Hi. I was pleased to find this uplifting community as I could really use a group of friends now. As you read my story it will probably sound confusing and full of contradictions, but that is exactly what I am feeling. I am 5 and a half weeks pregnant, and was not expecting the news. I have a 2 young school-aged children. As a young woman, I always thought I wanted a big family....but after many miscarriages, we were 'done' and had moved on. One would expect that someone like this would be thrilled and overjoyed to find out she was pregnant again. But, all I feel is panic. Shouldn't an expectant mother be joyful? I feel like I could cry at the drop of a hat, all the time. I feel so much fear, probably much of the emotional pain of the miscarriages are being brought up again. Sometimes it is pure panic. I don't want to go through this again. Also, after being a mother to 2, a third sounds like a very full plate. I'm not sure how I feel about going back to doing the infant stuff again. I'm also very scared about the risks at my age.

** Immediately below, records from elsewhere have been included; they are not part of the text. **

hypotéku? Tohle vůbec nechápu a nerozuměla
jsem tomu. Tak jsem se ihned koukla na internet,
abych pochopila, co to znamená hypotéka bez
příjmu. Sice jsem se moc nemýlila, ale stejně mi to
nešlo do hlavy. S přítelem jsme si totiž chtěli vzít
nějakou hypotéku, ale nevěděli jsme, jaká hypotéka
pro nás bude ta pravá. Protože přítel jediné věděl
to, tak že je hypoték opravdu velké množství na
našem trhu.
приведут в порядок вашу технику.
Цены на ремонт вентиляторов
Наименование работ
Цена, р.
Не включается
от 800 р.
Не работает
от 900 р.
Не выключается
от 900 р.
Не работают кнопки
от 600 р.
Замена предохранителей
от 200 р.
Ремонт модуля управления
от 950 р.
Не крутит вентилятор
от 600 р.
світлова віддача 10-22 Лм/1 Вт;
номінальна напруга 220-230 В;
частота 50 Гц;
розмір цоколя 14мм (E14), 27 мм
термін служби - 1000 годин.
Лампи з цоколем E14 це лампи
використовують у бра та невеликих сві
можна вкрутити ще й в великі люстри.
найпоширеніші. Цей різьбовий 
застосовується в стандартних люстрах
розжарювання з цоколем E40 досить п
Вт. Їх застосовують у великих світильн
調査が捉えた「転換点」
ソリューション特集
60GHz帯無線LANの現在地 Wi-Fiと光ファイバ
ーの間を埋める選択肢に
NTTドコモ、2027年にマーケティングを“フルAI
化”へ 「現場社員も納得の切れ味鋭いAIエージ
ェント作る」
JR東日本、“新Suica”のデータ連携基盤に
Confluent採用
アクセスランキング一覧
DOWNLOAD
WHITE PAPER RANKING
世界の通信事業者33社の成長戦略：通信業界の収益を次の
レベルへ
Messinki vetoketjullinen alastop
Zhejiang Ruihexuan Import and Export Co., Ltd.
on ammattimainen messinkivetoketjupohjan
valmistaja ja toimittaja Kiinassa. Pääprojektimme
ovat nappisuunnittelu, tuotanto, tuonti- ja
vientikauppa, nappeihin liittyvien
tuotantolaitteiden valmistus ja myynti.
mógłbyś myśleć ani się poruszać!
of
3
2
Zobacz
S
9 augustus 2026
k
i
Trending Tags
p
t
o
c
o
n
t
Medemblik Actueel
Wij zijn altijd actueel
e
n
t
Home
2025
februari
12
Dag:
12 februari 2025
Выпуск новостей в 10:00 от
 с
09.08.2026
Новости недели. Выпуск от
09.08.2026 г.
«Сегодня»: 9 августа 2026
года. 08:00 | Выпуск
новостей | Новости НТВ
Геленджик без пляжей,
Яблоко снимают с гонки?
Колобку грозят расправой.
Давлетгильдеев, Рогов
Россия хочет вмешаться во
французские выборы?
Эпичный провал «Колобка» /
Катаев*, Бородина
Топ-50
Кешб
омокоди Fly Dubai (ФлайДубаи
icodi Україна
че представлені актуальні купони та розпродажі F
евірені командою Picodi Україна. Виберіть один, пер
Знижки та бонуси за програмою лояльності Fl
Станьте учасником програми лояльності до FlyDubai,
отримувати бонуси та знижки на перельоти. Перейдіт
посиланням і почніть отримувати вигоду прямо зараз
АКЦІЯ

Has anyone else felt this way? I am further fearful that I will never become excited about this pregnancy. Has anyone else experienced disbelief, fear initially that eventually became love and excitement?
I do not have any friends with infants and I do not feel I will have much social support. I'm sure this contributes to my emotional state.
Reading your posts and seeing the pictures of your beautiful babies has made me smile. Thank you.